25. The compound according to claim 1 or a pharmaceutically acceptable salt thereof, wherein the pharmaceutically acceptable salt is a sodium salt.

26. A pharmaceutical composition comprising the compound described in Claim 1 or a pharmaceutically acceptable salt thereof, and one or more pharmaceutically acceptable carriers.

27. The pharmaceutical composition according to claim 26, further comprising at least one additional pharmaceutically active agent.

28. A method for treating or preventing a cardiovascular disease or disorder, comprising administering to a patient in need thereof a therapeutically effective amount of the compound described in Claim 1 or a pharmaceutically acceptable salt thereof.

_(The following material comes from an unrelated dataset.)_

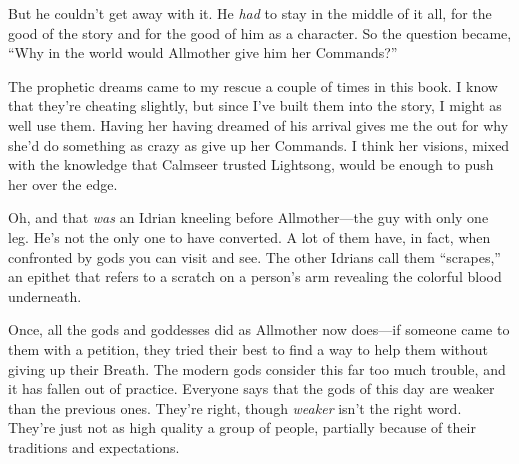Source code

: But he couldn’t get away with it. He \textit{had} to stay in the middle of it all, for the good of the story and for the good of him as a character. So the question became, “Why in the world would Allmother give him her Commands?”

The prophetic dreams came to my rescue a couple of times in this book. I know that they’re cheating slightly, but since I’ve built them into the story, I might as well use them. Having her having dreamed of his arrival gives me the out for why she’d do something as crazy as give up her Commands. I think her visions, mixed with the knowledge that Calmseer trusted Lightsong, would be enough to push her over the edge.

Oh, and that \textit{was} an Idrian kneeling before Allmother—the guy with only one leg. He’s not the only one to have converted. A lot of them have, in fact, when confronted by gods you can visit and see. The other Idrians call them “scrapes,” an epithet that refers to a scratch on a person’s arm revealing the colorful blood underneath.

Once, all the gods and goddesses did as Allmother now does—if someone came to them with a petition, they tried their best to find a way to help them without giving up their Breath. The modern gods consider this far too much trouble, and it has fallen out of practice. Everyone says that the gods of this day are weaker than the previous ones. They’re right, though \textit{weaker} isn’t the right word. They’re just not as high quality a group of people, partially because of their traditions and expectations.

29. The method according to claim 28, wherein the cardiovascular disease or disorder is selected from hypertension, peripheral vascular disease, heart failure, coronary artery disease (CAD), ischemic heart disease (IHD), mitral stenosis and regurgitation, angina pectoris, hypertrophic cardiomyopathy, diabetic cardiomyopathy, supraventricular and ventricular arrhythmias, cardiac arrhythmias, atrial fibrillation (AF), new onset of atrial fibrillation, recurrent atrial fibrillation, cardiac fibrosis, atrial flutter, adverse vascular remodeling, plaque stabilization, and myocardial infarction (MI).

30. The method according to claim 29, wherein the heart failure is selected from heart failure with reduced ejection fraction (HFrEF), heart failure with maintained ejection fraction (HFpEF), heart failure after acute myocardial infarction, or acute decompensated heart failure.